I may be moving several hundred miles across the US to a city I have only visited for the interview.  How does one make a good decision about moving in such a circumstance?

I have a family to move as well.  Chicago living is decidedly more urban than my current location; it would be a major lifestyle change for us.

Another firm I interviewed with had a realtor drive me around the major sites of another city as well as giving me a speedy tour of the suburbs where many of the firm's employees live.  The company sold me on the city as well as the opportunity, but the city isn't as "famous" as Chicago.

This Chicago firm has me sold on the opportunity, but the only bit of Chicago I saw was right near the Midway airport and the business district.  I wouldn't want to raise a family in either of those places.  The location seems to be a given, like "why would anyone NOT want to live in Chicago?"  I mentioned to the head hunter the week prior (and to three of the interviewers on the day of) that location was among my concerns without getting any useful responses.  All of them are life-long Chicago residents.

Would you pack up the family and take a trip to the town at your own expense after you have an offer in hand?

Would a company, if they really desired a candidate, foot the bill for such a trip before the offer is accepted?  They had no qualms about flying me out for the interview on a full price, last minute fare.

Check with the company. Some

Check with the company. Some offer relocation services or may be able to refer one.
There are also several sites that offer these services for a nominal cost if not free.
Many companies are trying to control costs right now so they may not want to cover this expense. I would recommend taking a short trip out there with the family to look at the area once you have been able to narrow them down.
I face a similar situation where I may relocate for work. My wife and I decided that I would go out first to begin the job and begin the house hunting. Over the following several months, I will narrow down the areas we want to live and then bring the family
Out over a couple of weekends to look closer at houses and make a final decision.

Best of luck to you my friend.

I'd take a trip

I don't think I'd ever dream of moving my family to a distant location without letting them give the place the once-over.  Once, some years ago, I got an offer to go work in San Francisco (we live in Australia) and my wife was willing to move sight unseen, but we didn't have kids then and it was a much more fancy-free existence.  These days, I'd definitely want to get everyone's approval before taking the leap.

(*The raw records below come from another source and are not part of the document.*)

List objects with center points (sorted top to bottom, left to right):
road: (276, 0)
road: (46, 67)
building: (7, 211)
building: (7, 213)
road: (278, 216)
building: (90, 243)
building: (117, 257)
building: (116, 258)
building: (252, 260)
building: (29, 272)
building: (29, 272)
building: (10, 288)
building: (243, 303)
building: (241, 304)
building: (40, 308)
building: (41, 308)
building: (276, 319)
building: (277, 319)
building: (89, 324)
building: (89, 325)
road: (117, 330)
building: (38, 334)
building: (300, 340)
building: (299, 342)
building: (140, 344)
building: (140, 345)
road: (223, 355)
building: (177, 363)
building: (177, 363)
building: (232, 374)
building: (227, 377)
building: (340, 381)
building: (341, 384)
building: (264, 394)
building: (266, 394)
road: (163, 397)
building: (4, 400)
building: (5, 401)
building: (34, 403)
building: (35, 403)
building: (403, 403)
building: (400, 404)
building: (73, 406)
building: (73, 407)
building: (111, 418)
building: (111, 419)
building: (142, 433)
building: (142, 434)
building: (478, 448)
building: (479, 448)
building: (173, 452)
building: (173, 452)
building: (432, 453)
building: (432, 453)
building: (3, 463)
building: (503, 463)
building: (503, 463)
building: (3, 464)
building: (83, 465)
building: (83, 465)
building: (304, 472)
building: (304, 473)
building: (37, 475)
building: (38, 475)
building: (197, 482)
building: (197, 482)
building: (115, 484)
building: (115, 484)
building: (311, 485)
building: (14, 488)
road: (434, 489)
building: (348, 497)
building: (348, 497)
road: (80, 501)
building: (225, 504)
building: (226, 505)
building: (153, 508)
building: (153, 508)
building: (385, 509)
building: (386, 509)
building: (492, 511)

As to whether they'll pay for it, that comes down to how desirable a candidate you are and what the company's policies are.  If it's a senior position, or a very hard to fill technical position, and they *really* love you, you'll have more leverage, but some companies just never will (and others will fly you out at the drop of a hat).  You can certainly ask, though.  When you get the offer, just say that you need to make sure your family's on board with the move, and you'd like to bring them to Chicago to show them the city and how great it is (a little flattery never hurt).  Then just ask if the company is willing to defray that expense.  I would make it the last negotiation point -- if everything else is settled, and you'll take the offer if your family is happy with the location, then telling them that makes it far more likely that they'll be willing to say "yes" if they're on the fence.

There's a recent Career Tools cast on relocation that might be handy, too -- I don't recall it specifically dealing with fact-finding trips in detail, but it does talk a lot about how to "ask for more", and there's no doubt you'll be going through relocation if you take the job, so it's better to know what to negotiate for now.